This summer’s auto sales continue at a pretty good clip, but that doesn’t mean there’s equanimity in the results of the various automakers. The industry’s annualized sales rate in July again was over 14 million units. That’s not bad, considering that 2011 ended with 12.8 million new vehicles sold. July’s pace was also 9% ahead of last year’s.
But last summer, as you’ll recall, was a highly atypical time, when the Japanese earthquake and tsunami caused severe product shortages for Toyota and Honda (and also Infiniti and Subaru), which created an opening for their U.S. and Korean competitors. Today, the Japanese are back to full strength, and the easy times for their competitors are over. Thus, we see declines for General Motors and Ford — although not for Chrysler — and Hyundai/Kia notched only a small increase.
The good news for all the players is that transaction prices remain strong. Low interest rates are helping to offset those costs for buyers, and strong used-car values are helping to keep monthly payments manageable for those who lease.
JULY 2012 SALES RESULTS AND PERCENT CHANGE VERSUS JULY 2011.
GENERAL MOTORS -6%
After two monthly sales increases, General Motors declined in July.
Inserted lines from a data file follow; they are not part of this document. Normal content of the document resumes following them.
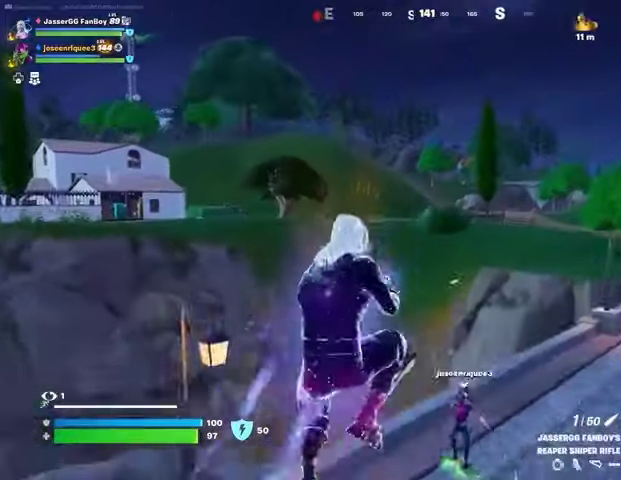
Gameplay with a controller (PlayStation layout); each line is a JSON object with the inputs held at the frame after it. "events" lists button and stick changes between this image and that frame as [ms after this image, input, new state], when the widget could be followed in between.
{"buttons": [], "left_stick": "up-right", "right_stick": "center", "events": [[67, "SQUARE", "up"], [167, "SQUARE", "down"], [267, "SQUARE", "up"], [267, "left_stick", "up-right"]]}
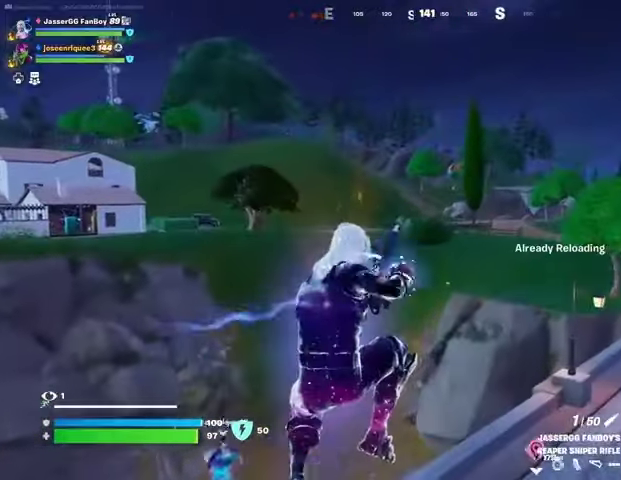
{"buttons": [], "left_stick": "up-right", "right_stick": "center", "events": [[233, "right_stick", "left"], [333, "right_stick", "center"]]}
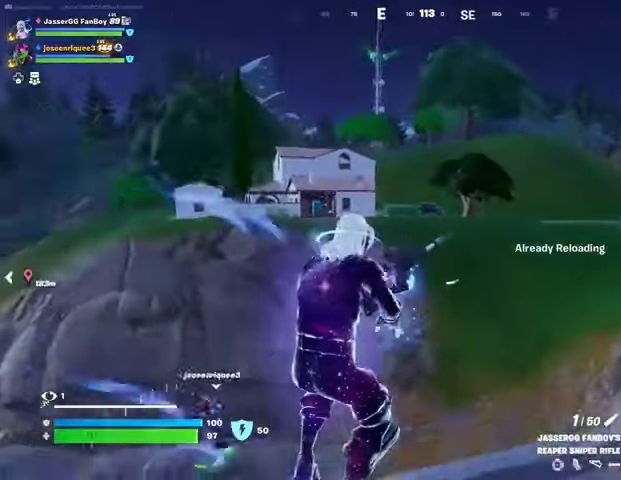
{"buttons": [], "left_stick": "up-right", "right_stick": "center", "events": [[133, "R3", "down"], [233, "R3", "up"]]}
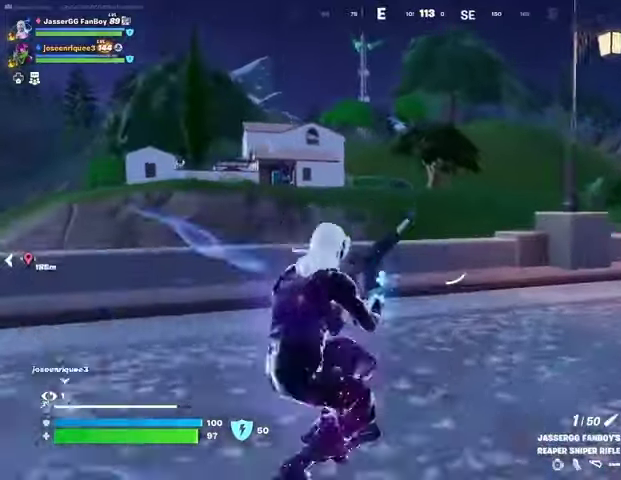
{"buttons": [], "left_stick": "up-left", "right_stick": "center", "events": [[100, "left_stick", "up"], [133, "R3", "down"], [233, "R3", "up"], [267, "left_stick", "up-left"]]}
Only Cadillac, with the arrival of the XTS, bucked the downtrend. GM blamed the decrease on reduced fleet sales but a reinvigorated Toyota and Honda surely were a factor as well.
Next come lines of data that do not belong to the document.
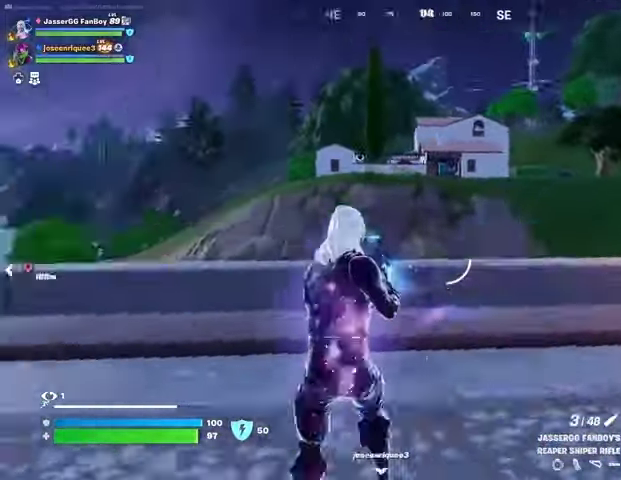
{"buttons": [], "left_stick": "up", "right_stick": "center", "events": [[33, "left_stick", "up"], [233, "L3", "down"], [300, "right_stick", "center"], [333, "L3", "up"], [400, "L1", "down"], [433, "L1", "up"]]}
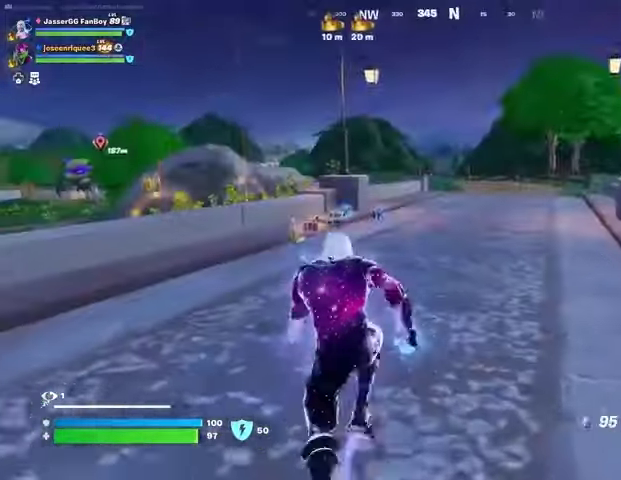
{"buttons": [], "left_stick": "up-right", "right_stick": "left", "events": [[33, "L1", "down"], [67, "L1", "up"], [100, "CROSS", "down"], [100, "left_stick", "up-right"], [133, "CROSS", "up"], [500, "right_stick", "left"]]}
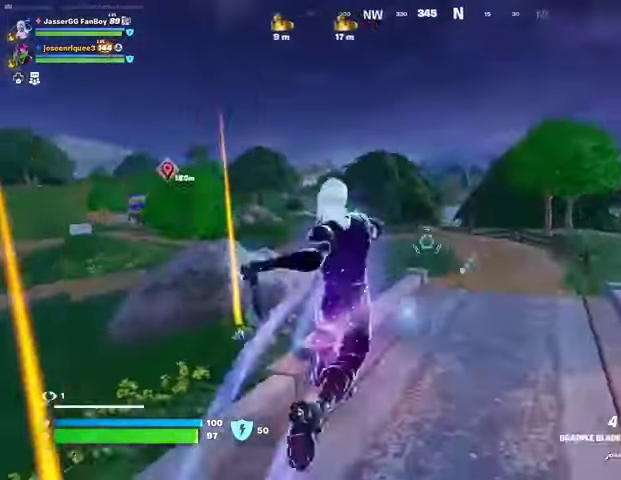
{"buttons": ["L2"], "left_stick": "up-right", "right_stick": "center", "events": [[133, "right_stick", "center"], [400, "right_stick", "left"], [500, "L2", "down"], [500, "right_stick", "center"]]}
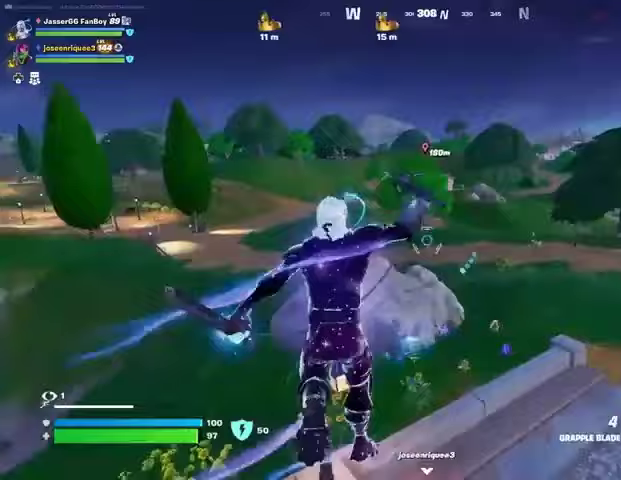
{"buttons": [], "left_stick": "up-left", "right_stick": "left", "events": [[33, "left_stick", "up"], [100, "L2", "up"], [267, "left_stick", "up-left"], [500, "right_stick", "left"]]}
After selling more than 30,000 copies of the Malibu last month, sales were less than half of that in July (or -37% versus July last year), although GM cited low inventories. That was likely not a factor for the Cruze (-39%), however. In better news, the Spark ignited 1460 sales, the Volt did 1849, and the Sonic was over 6000. Trucks were flat overall, with the addition of the fleet-only Captiva Sport helping to offset declines for the Silverado (-13%) and the Traverse (-60%).
Like Chevrolet, GMC saw a big surge in demand for its big vans, which more than doubled, but a drop in sales of its big pickups (-12%). The Acadia (-29%) fell significantly but the smaller Terrain was up a bit (+4%).
With LaCrosse sales off by a third and the Regal down by half, the Verano in July became the bestselling Buick sedan. Had the Enclave (-29%) dropped a little bit more, the Verano could have been the bestselling Buick, period.
The XTS — but not yet the ATS — has arrived at Cadillac showrooms, and it added 1739 to the division’s total last month. That didn’t comprise Cadillac’s total sales increase, though, as the SRX (+19%) and the Escalade (+18%) also lent a hand.
FORD MOTOR COMPANY -4%
Like General Motors, Ford sold fewer new cars and trucks in July than it did last July. And like General Motors, Ford pointed to reduced fleet sales. Competition, however, is definitely heating up, although Ford has a couple of key new products in the just introduced Escape and the soon-to-arrive new Fusion.
Unlike last month, it was Ford trucks that were down in July, while cars managed a small gain. The loss of some 6000 sales from the discontinued Ranger pretty much accounted for the drop in truck volume. The Escape was down (-12%) but still managed to be the bestselling SUV. On the car side, the Fusion (+21%) and the Taurus (+40%) both did well again, joined this time by the Focus (+11%).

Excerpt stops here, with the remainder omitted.